Давно уже не было на миргородской земле тех казаков, о которых пелось в песнях. Были оседлые хлебопашцы, вольные мужики или потомки гуляк запорожцев — столбовые дворяне, владельцы пашен, скота, лугов, птицы. В их домах и хатах если и висели пистолет или шашка, то только как украшение, и никуда они не ездили — разве что на выборы в уезд или на ярмарку.
Только чумаки проезжали иногда через Васильевку — везли в Крым соль — и всегда останавливались у ворот, просили напиться, спрашивали, не нужен ли хозяевам их товар. Волы их были сонные, облепленные мухами, они лениво обмахивались хвостами, бока их были залеплены навозом и колючками, и сами чумаки смотрели хитро из-под своих бараньих шапок — не так, как в песне. Все же выходил Никоша провожать их и долго следил взглядом, как пересекают они запруду, поднимаются на косогор и растворяются там в дрожании степного марева.
Ему чудилось, что он слышит гул земли, когда приникал он чутким ухом к ней в открытой степи, где его никто не видел и где, несмотря на пенье птиц, шелест травы, было так тихо, как в пустыне. То ли стучали копыта каких-то сказочных, некогда пронесшихся здесь коней, то ли стучало его собственное сердце, замирая от неизвестности, — то были таинственные и сокровенные минуты, которых он никому не поверял. Даже в саду, когда затихало все в доме в послеобеденном сне и он один оставался среди деревьев, раздавался некий зов, который вдруг заставлял сильно биться сердце и уносил прочь воображение. «Признаюсь, — писал Гоголь, — мне всегда был страшен этот таинственный зов. Я помню, что в детстве я часто его слышал: иногда вдруг позади меня кто-то явственно произносил мое имя. День обыкновенно в это время был самый ясный и солнечный; ни один лист в саду на дереве не шевелился, тишина была мертвая, даже кузнечик в это время переставал, ни души в саду; но признаюсь, если бы ночь самая бешеная и бурная, со всем адом стихий, настигла меня одного среди непроходимого леса, я бы не так испугался ее, как этой ужасной тишины среди безоблачного дня. Я обыкновенно тогда бежал с величайшим страхом и занимавшимся дыханием из сада, и тогда только успокаивался, когда попадался мне навстречу какой-нибудь человек, вид которого изгонял эту страшную сердечную пустыню».
С ранних лет он прижимался к людям, искал их сочувствия, участия — при пересиливающей это чувство тяге к бегству.
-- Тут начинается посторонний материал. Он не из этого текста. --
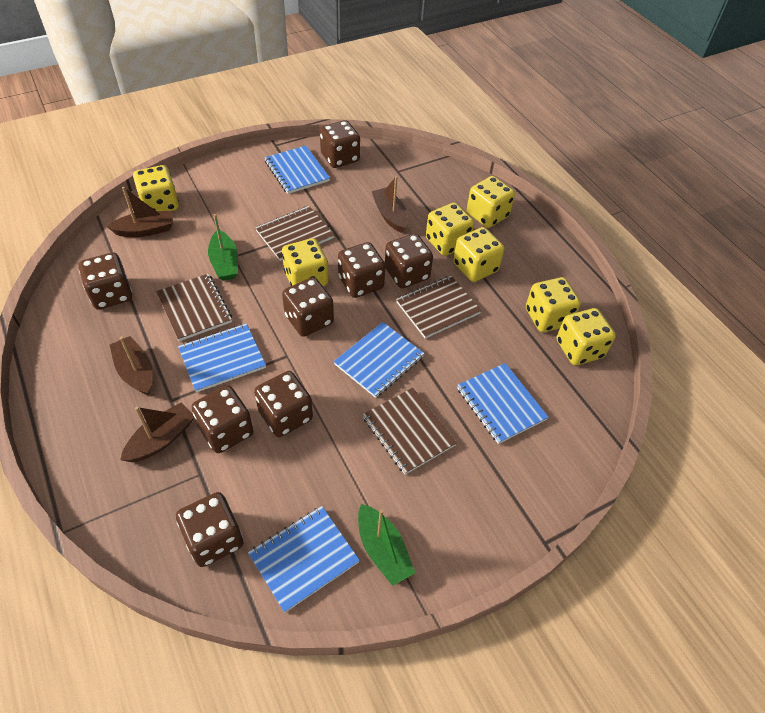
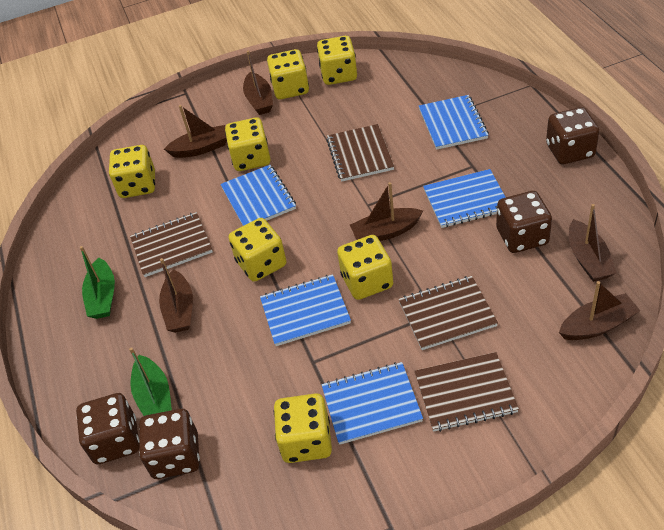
brown boat: [106,187,173,237] [109,336,153,396] [120,403,194,462] [371,176,408,233] = 4 -> [159,258,193,333] [164,105,227,158] [243,51,273,115] [350,182,423,241] [559,281,640,340] [569,204,616,282] = 6
brown dice: [79,252,132,310] [176,492,243,567] [191,385,253,453] [254,371,313,437] [282,277,334,337] [320,120,360,168] [338,242,386,298] [385,234,433,288] = 8 -> [76,393,139,464] [139,409,200,479] [496,191,552,253] [546,107,599,164] = 4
Бывали дни, когда он убегал в степь и лежал там часами, глядя в небо и слушая подземные звуки, когда ни докликаться, ни найти его было невозможно, бывали часы, когда нельзя его было оторвать от матери, от бабушки, от дома. В такие часы он предавался тихим домашним занятиям — рисовал, раскрашивал географические карты, помогал женщинам разматывать нитки. Он был кроток, послушен, молчалив, ласков.